A woman in a sparkly silver shift, blue eyes and black skin like the bartender’s, smoothed a hundred-dollar bill on the bar. “I’d like a whiskey, Miguel.” She put another bill on top. “And anybody else who wants one.”

“When did you start drinkin’, Connie?”

“Just now. A little ice?”

Leroy came up, emptied his glass, and put it on the bar. “I’ll have one for her vaporized ass.”

“Somebody gonna vaporize your ass someday, Leroy,” Connie said. “You ought to get in some other business. The people you run with.”
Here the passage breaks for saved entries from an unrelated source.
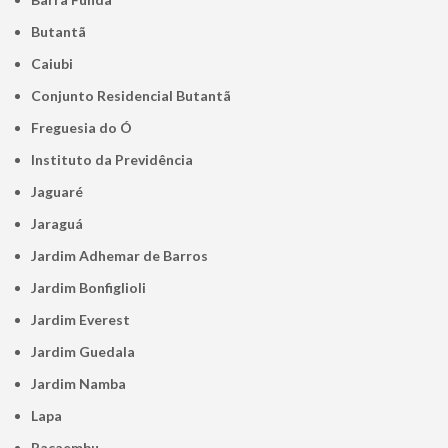
Butantã
Caiubi
Conjunto Residencial Butantã
Freguesia do Ó
Instituto da Previdência
Jaguaré
Jaraguá
Jardim Adhemar de Barros
Jardim Bonfiglioli
Jardim Everest
Jardim Guedala
Jardim Namba
Lapa
Pacaembu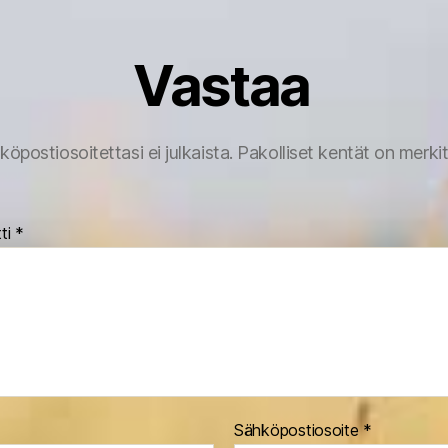
Vastaa
köpostiosoitettasi ei julkaista.
Pakolliset kentät on merki
ti
*
Sähköpostiosoite
*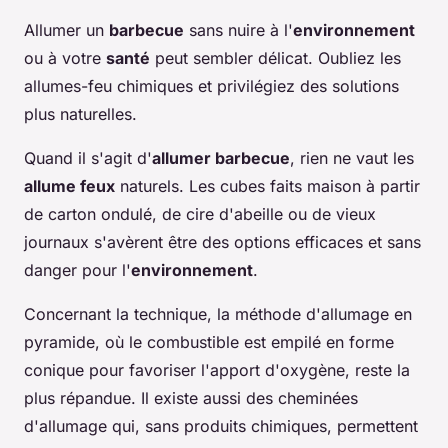
Allumer un
barbecue
sans nuire à l'
environnement
ou à votre
santé
peut sembler délicat. Oubliez les
allumes-feu chimiques et privilégiez des solutions
plus naturelles.
Quand il s'agit d'
allumer barbecue
, rien ne vaut les
allume feux
naturels. Les cubes faits maison à partir
de carton ondulé, de cire d'abeille ou de vieux
journaux s'avèrent être des options efficaces et sans
danger pour l'
environnement
.
Concernant la technique, la méthode d'allumage en
pyramide, où le combustible est empilé en forme
conique pour favoriser l'apport d'oxygène, reste la
plus répandue. Il existe aussi des cheminées
d'allumage qui, sans produits chimiques, permettent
He pointed up at the cube, which was back to Cool Moon Davis. “Not as dangerous as those guys.” Miguel poured four glasses, one for himself, and slid them over. “Or the frogs, if it’s them that did it.”

“That would be crazy,” Miguel said. “The French don’t want us in the war.”

“So the damn Germans.”

“Doesn’t have to be a foreigner,” Connie said. “People in this room who’d do it if the price was right.”

“Ooh-woo.” Leroy sipped the neat liquor. “My ears are burning.”

“It’s a hell of a thing,” the short man said. “No matter who gets it. It’s not American.”

“Is now,” Connie said. She looked back at the cube as it switched back to the Walter Reed hospital room.